• Passage shown
# Arcadia Giveaway! (Closed for Tonight)



## Dufontee (Apr 25, 2020)

Hi everyone!

I recently had been doing a catalog event and now it's time to give it all back to the community!

*THE RULES (Mandatory Reading)*
1. Follow me to the pile of presents.





2. Pick any 4 presents. All giveaway items have been wrapped up, so what you get is a mystery!




3. Follow me back to the airport to leave.
4. Once you leave, make sure to leave the queue.

*If I see you try to grab an extra item, I will close my game.
Access the queue HERE.*

New queue will be provided tomorrow!

Optional: Brag about the cool stuff you got in the thread!

I hope you all enjoy! I put a lot of work into this


----------



## doetothelindsay (Apr 25, 2020)

I would love to visit! Thanks so much for doing this 

Update: My items were a wall fan, air circulator, inflatable sofa, and baby chair! The last two items are in front of Sherb's house now and are really cute. Thank you again


----------



## JoeIsDreaming (Apr 25, 2020)

May I come?


----------



## Tasuot (Apr 25, 2020)

• Dataset extract
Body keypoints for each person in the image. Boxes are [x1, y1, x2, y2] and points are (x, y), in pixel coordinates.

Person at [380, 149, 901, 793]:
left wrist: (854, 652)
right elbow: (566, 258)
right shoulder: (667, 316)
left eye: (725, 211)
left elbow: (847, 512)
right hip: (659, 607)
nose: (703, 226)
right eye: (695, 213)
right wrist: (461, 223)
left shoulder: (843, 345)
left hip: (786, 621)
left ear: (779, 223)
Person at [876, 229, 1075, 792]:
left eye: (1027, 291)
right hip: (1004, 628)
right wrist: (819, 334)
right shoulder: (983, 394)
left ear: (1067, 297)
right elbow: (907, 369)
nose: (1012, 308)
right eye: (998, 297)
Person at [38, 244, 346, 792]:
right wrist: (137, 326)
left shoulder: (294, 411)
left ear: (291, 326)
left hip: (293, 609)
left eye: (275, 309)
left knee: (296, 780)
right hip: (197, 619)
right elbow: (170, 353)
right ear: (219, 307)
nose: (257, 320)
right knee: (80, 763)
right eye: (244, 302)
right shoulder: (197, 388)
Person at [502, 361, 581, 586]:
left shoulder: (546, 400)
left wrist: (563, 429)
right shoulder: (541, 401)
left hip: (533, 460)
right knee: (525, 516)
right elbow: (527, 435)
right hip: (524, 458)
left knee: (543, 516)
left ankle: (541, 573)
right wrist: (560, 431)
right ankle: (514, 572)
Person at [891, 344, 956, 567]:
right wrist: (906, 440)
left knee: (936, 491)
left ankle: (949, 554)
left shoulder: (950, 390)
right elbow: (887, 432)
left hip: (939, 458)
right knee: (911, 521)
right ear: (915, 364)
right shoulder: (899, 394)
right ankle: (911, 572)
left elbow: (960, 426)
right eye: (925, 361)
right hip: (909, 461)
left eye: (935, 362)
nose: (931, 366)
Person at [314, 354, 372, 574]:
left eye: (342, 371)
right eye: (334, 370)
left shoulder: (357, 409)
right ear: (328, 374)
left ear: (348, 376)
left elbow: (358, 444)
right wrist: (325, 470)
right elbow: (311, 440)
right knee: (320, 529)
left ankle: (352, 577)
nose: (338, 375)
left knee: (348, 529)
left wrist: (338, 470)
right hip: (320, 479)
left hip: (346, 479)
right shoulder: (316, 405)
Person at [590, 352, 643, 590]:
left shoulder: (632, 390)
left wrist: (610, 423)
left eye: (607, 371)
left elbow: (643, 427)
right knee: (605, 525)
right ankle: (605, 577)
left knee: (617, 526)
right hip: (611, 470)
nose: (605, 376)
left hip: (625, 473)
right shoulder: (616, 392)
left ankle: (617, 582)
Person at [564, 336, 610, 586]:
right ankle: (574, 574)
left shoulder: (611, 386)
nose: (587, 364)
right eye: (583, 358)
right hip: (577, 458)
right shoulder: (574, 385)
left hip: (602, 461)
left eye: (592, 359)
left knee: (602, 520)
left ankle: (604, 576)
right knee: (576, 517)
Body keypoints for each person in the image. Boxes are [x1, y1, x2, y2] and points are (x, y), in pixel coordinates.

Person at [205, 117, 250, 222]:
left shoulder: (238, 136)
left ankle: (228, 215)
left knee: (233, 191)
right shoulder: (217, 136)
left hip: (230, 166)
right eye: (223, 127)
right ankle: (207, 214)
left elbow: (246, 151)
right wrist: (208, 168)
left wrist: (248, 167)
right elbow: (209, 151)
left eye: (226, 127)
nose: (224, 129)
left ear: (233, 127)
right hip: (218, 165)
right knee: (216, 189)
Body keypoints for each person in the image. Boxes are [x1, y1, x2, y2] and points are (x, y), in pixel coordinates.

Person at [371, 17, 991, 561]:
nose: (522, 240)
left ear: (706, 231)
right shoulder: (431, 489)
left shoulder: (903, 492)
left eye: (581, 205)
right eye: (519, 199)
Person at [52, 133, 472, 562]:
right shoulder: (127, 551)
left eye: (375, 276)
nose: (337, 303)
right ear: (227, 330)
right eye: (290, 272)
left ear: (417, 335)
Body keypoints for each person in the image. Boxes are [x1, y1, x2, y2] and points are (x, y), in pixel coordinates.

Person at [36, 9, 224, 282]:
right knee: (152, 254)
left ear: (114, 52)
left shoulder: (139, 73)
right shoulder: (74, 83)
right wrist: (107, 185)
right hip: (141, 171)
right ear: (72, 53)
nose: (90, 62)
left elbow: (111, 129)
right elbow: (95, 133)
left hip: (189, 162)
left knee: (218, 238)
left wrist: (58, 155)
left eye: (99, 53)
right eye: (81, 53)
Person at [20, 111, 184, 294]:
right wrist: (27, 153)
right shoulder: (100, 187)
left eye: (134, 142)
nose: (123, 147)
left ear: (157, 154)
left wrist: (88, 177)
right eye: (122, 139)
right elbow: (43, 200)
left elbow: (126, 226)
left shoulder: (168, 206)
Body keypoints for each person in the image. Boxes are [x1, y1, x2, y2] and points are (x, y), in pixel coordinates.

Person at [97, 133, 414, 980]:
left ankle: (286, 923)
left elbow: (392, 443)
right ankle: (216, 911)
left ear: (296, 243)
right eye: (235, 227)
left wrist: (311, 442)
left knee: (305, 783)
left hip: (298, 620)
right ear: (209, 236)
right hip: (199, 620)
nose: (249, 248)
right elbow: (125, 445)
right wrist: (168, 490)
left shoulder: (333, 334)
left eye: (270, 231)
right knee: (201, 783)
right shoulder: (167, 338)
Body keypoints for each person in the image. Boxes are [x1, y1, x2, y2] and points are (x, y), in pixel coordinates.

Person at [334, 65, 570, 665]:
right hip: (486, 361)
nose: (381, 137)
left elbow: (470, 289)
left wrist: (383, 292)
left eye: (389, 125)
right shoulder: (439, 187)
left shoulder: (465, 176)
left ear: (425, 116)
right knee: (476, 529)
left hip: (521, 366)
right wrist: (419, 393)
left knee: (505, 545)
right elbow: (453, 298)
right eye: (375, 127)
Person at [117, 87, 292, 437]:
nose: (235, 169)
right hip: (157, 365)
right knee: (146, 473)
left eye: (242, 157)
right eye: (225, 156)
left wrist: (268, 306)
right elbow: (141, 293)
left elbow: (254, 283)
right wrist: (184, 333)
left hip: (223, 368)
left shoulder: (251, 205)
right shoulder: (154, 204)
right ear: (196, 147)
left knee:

• Questions
1. In the giveaway thread, how many presents may each visitor pick from the pile?
2. Reproduce the giveaway thread from "Hi everyone!" to "pile of presents.".

• Problem solutions
1. Any 4 presents.

2.
Hi everyone!

I recently had been doing a catalog event and now it's time to give it all back to the community!

*THE RULES (Mandatory Reading)*
1. Follow me to the pile of presents.